Stored dataset items:
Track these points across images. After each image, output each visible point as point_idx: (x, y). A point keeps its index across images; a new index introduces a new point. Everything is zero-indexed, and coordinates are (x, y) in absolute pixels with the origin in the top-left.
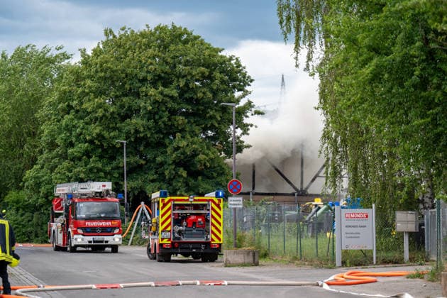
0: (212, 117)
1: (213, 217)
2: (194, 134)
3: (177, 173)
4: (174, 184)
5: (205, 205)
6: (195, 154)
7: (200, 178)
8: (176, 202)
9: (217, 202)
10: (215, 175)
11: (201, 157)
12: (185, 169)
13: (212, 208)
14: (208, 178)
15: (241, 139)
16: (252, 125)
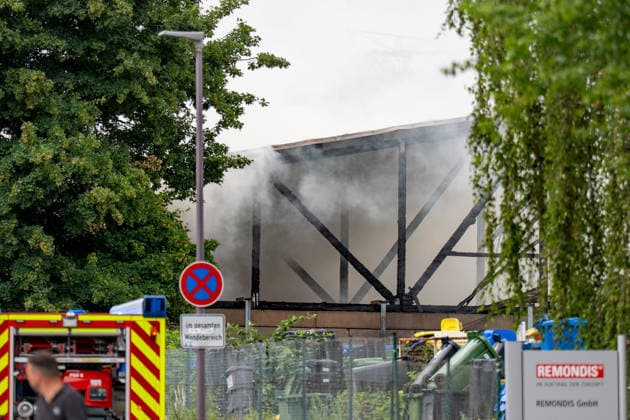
0: (128, 75)
1: (135, 374)
2: (74, 125)
3: (23, 242)
4: (16, 276)
5: (112, 339)
6: (78, 185)
7: (93, 258)
8: (24, 331)
9: (147, 328)
10: (139, 248)
11: (100, 193)
12: (47, 231)
13: (135, 350)
14: (118, 257)
15: (218, 140)
16: (250, 99)
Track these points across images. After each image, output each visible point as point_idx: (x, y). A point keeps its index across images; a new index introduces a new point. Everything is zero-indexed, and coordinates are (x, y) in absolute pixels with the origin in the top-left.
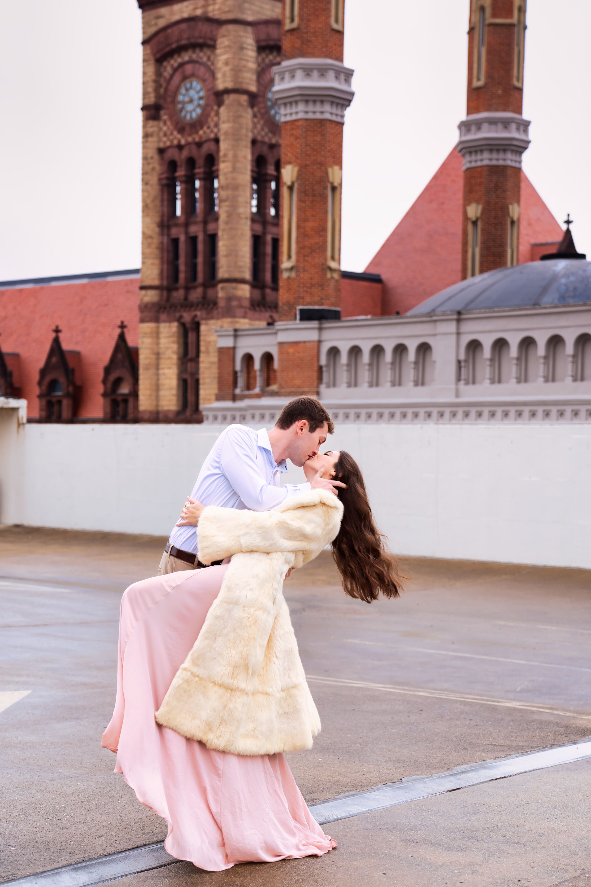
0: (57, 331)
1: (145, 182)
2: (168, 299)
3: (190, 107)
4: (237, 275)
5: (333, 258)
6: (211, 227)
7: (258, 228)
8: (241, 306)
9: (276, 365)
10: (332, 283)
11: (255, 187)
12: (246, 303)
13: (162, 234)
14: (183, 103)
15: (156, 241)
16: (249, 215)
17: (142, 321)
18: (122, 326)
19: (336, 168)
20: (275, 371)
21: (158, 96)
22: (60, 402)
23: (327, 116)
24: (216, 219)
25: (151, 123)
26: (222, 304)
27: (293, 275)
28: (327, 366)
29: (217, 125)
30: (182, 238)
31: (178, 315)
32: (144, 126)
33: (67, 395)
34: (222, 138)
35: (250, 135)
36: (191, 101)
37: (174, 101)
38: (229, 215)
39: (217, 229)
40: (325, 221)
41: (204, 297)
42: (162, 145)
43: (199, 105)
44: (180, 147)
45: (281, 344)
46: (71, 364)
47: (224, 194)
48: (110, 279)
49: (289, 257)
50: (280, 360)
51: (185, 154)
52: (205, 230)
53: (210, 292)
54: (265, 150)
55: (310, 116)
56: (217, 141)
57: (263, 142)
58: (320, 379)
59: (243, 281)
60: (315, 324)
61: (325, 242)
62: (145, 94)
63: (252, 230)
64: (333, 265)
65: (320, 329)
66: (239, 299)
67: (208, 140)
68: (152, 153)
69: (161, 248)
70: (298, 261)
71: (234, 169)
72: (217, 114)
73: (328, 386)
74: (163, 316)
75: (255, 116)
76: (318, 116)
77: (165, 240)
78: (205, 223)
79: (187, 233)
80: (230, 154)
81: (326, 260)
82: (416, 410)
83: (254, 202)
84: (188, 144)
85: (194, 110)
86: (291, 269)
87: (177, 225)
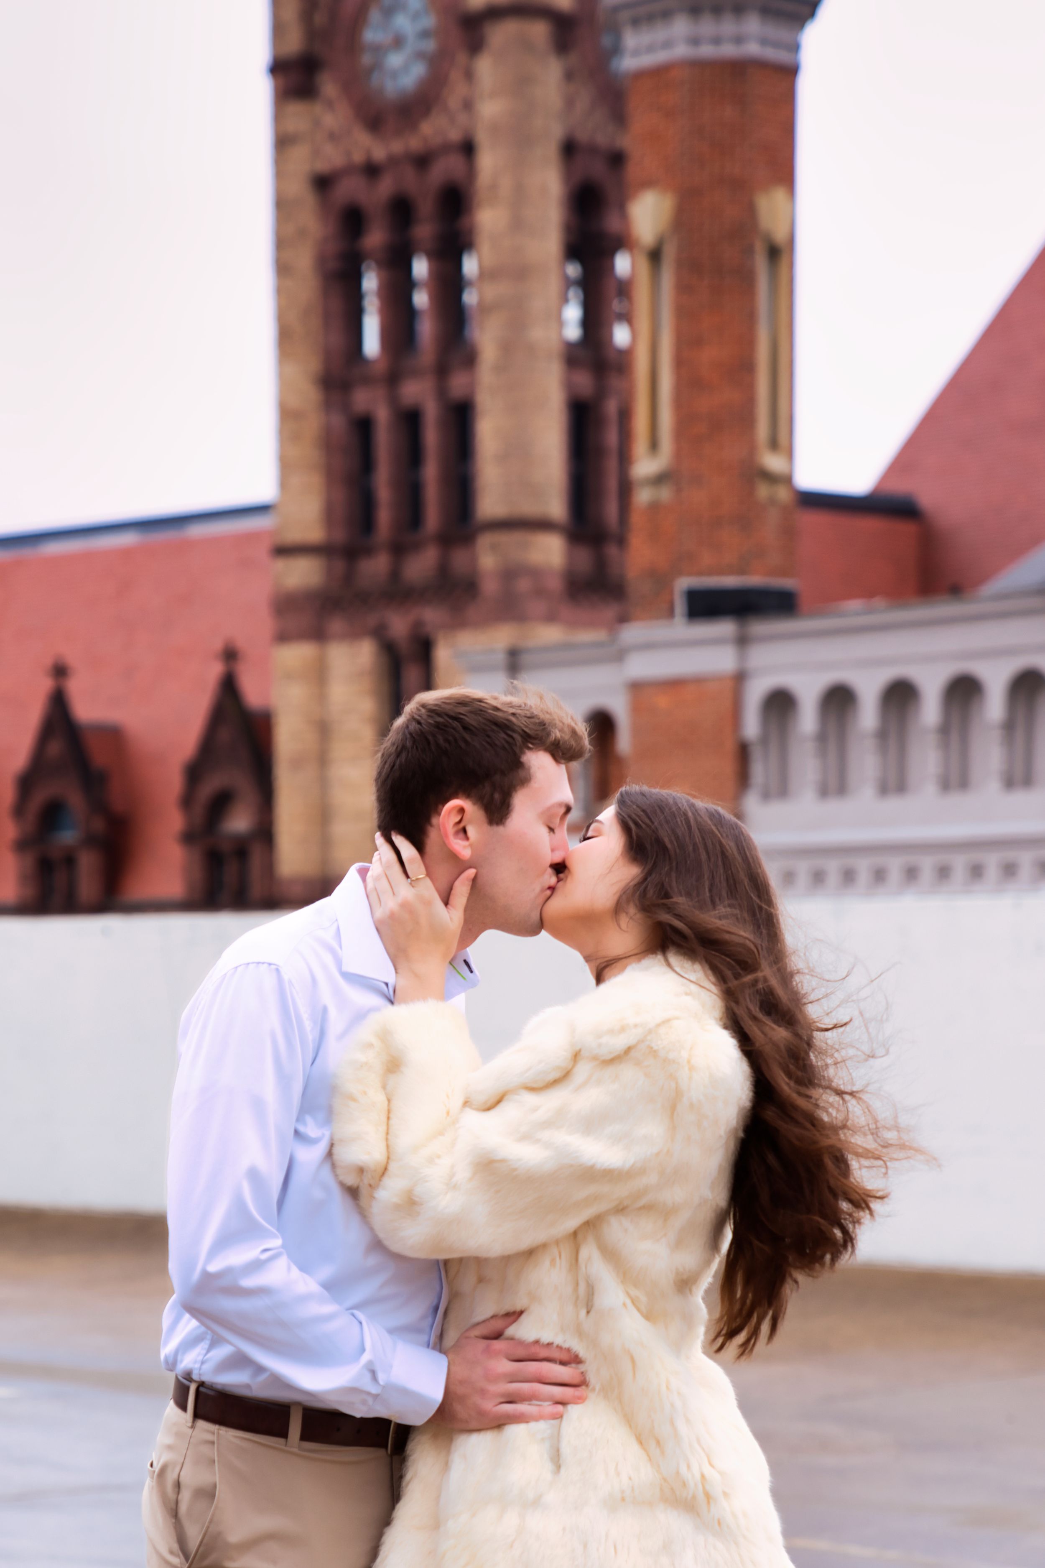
0: (60, 671)
1: (283, 269)
2: (349, 578)
3: (395, 60)
4: (528, 508)
5: (774, 444)
6: (458, 384)
7: (584, 381)
8: (540, 592)
9: (624, 742)
10: (773, 518)
11: (573, 270)
12: (555, 584)
13: (327, 405)
14: (379, 50)
15: (313, 424)
16: (555, 347)
17: (283, 637)
18: (230, 655)
19: (779, 195)
20: (619, 761)
21: (312, 33)
22: (70, 860)
23: (753, 49)
24: (470, 359)
25: (297, 110)
26: (490, 586)
27: (665, 494)
28: (764, 739)
29: (468, 105)
30: (383, 416)
31: (372, 620)
32: (279, 116)
33: (90, 841)
34: (483, 139)
35: (556, 132)
36: (398, 42)
37: (353, 45)
38: (507, 348)
39: (472, 387)
40: (748, 342)
41: (444, 571)
42: (322, 166)
43: (420, 55)
44: (372, 170)
45: (637, 688)
46: (99, 757)
47: (492, 291)
48: (196, 531)
49: (654, 445)
50: (637, 730)
51: (385, 187)
52: (442, 391)
53: (459, 559)
54: (598, 169)
55: (707, 51)
56: (468, 148)
57: (593, 150)
58: (743, 778)
59: (542, 525)
60: (725, 628)
61: (750, 402)
62: (278, 29)
63: (569, 386)
64: (773, 462)
65: (742, 641)
66: (535, 573)
67: (446, 148)
68: (300, 188)
69: (327, 443)
70: (678, 454)
71: (517, 224)
72: (469, 75)
73: (766, 796)
74: (336, 625)
75: (569, 76)
76: (728, 51)
77: (339, 421)
78: (442, 371)
79: (393, 400)
80: (506, 184)
81: (752, 449)
82: (1010, 855)
83: (573, 313)
84: (393, 161)
85: (406, 68)
86: (659, 480)
87: (367, 381)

Your objective: Using the entries above, repeat only the lines from the one containing "15: (156, 241)" through the one containing "86: (291, 269)", end lines included.

Written solution:
15: (156, 241)
16: (249, 215)
17: (142, 321)
18: (122, 326)
19: (336, 168)
20: (275, 371)
21: (158, 96)
22: (60, 402)
23: (327, 116)
24: (216, 219)
25: (151, 123)
26: (222, 304)
27: (293, 275)
28: (327, 366)
29: (217, 125)
30: (182, 238)
31: (178, 315)
32: (144, 126)
33: (67, 395)
34: (222, 138)
35: (250, 135)
36: (191, 101)
37: (174, 101)
38: (229, 215)
39: (217, 229)
40: (325, 221)
41: (204, 297)
42: (162, 145)
43: (199, 105)
44: (180, 147)
45: (281, 344)
46: (71, 364)
47: (224, 194)
48: (110, 279)
49: (289, 257)
50: (280, 360)
51: (185, 154)
52: (205, 230)
53: (210, 292)
54: (265, 150)
55: (310, 116)
56: (217, 141)
57: (263, 142)
58: (320, 379)
59: (243, 281)
60: (315, 324)
61: (325, 242)
62: (145, 94)
63: (252, 230)
64: (333, 265)
65: (320, 329)
66: (239, 299)
67: (208, 140)
68: (152, 153)
69: (161, 248)
70: (298, 261)
71: (234, 169)
72: (217, 114)
73: (328, 386)
74: (163, 316)
75: (255, 116)
76: (318, 116)
77: (165, 240)
78: (205, 223)
79: (187, 233)
80: (230, 154)
81: (326, 260)
82: (416, 410)
83: (254, 202)
84: (188, 144)
85: (194, 110)
86: (291, 269)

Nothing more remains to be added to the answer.